(Records from a data collection)

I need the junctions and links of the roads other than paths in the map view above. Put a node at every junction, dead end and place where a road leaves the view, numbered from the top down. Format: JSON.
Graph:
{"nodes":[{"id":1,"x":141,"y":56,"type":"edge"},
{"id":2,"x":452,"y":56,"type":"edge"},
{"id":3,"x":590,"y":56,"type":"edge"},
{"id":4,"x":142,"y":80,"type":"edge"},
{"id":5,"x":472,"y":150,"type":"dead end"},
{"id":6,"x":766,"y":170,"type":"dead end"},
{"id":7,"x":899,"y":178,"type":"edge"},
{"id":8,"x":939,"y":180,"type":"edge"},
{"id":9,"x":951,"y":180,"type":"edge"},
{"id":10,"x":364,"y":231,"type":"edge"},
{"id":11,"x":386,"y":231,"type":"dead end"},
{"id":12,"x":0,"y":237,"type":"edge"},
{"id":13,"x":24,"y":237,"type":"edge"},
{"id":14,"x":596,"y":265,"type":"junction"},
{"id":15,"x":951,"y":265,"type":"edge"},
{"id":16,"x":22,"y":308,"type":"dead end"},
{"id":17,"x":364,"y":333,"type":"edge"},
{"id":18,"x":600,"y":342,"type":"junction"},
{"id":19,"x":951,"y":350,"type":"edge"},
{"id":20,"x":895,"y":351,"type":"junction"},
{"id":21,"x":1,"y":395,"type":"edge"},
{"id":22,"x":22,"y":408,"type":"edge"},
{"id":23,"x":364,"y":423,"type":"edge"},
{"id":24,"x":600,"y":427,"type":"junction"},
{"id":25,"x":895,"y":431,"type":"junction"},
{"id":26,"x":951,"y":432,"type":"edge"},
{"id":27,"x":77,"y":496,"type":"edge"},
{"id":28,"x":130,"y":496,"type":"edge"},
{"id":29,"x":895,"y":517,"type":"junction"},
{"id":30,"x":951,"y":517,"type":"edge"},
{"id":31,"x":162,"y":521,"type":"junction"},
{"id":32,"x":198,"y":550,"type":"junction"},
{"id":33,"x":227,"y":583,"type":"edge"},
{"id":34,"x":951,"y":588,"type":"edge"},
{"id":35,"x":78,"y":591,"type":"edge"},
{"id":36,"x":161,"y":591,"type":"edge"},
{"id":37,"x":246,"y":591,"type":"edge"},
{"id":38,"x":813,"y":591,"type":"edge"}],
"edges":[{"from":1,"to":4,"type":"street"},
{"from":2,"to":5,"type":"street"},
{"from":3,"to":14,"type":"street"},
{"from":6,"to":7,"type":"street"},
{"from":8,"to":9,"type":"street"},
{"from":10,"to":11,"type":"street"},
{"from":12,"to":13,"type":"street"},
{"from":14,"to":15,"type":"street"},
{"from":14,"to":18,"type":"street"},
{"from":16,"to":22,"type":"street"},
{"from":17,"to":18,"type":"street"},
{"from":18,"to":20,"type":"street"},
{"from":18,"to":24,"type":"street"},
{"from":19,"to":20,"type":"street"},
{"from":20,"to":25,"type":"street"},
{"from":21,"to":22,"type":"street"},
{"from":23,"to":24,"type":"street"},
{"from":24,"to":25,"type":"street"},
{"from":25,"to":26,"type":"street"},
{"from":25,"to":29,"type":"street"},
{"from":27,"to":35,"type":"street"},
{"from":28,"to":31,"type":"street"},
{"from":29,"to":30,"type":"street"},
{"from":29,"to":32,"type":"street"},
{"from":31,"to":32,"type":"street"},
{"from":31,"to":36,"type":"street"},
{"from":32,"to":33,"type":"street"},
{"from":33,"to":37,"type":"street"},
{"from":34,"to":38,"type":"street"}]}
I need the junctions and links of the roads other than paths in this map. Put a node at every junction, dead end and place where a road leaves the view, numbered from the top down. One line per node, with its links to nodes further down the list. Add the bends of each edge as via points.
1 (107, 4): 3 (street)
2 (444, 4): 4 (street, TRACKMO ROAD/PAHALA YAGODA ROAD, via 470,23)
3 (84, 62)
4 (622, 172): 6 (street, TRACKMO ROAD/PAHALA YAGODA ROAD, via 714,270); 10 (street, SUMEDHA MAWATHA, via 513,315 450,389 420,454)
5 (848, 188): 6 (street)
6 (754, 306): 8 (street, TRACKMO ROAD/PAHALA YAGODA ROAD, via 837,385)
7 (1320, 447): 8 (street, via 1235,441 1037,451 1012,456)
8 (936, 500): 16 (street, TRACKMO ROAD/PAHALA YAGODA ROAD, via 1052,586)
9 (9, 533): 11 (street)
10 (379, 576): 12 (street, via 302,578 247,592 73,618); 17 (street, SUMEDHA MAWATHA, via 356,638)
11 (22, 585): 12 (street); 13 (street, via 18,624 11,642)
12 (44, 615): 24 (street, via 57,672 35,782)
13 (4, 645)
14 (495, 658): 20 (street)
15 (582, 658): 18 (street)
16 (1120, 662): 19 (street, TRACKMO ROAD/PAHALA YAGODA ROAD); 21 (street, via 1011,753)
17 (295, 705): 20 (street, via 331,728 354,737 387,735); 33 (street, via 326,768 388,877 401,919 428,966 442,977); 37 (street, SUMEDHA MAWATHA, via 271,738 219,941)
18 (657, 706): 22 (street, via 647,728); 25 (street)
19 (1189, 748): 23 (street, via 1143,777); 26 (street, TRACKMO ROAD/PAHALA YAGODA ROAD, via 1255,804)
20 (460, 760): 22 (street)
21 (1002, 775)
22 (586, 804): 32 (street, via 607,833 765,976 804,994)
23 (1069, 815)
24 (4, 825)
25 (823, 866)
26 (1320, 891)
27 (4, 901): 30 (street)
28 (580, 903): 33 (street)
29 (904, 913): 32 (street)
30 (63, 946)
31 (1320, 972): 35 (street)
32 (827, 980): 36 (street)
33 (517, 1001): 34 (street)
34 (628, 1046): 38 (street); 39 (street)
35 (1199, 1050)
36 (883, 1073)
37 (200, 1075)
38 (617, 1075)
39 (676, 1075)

§ **What the task requires**
Show every line of the data that includes the string "nodes".

§ **Response**
{"nodes":[{"id":1,"x":141,"y":56,"type":"edge"},
I need the junctions and links of the roads other than paths in this map. Put a node at every junction, dead end and place where a road leaves the view, numbered from the top down. One line per node, with its links to nodes further down the list. Add the bends of each edge as via points.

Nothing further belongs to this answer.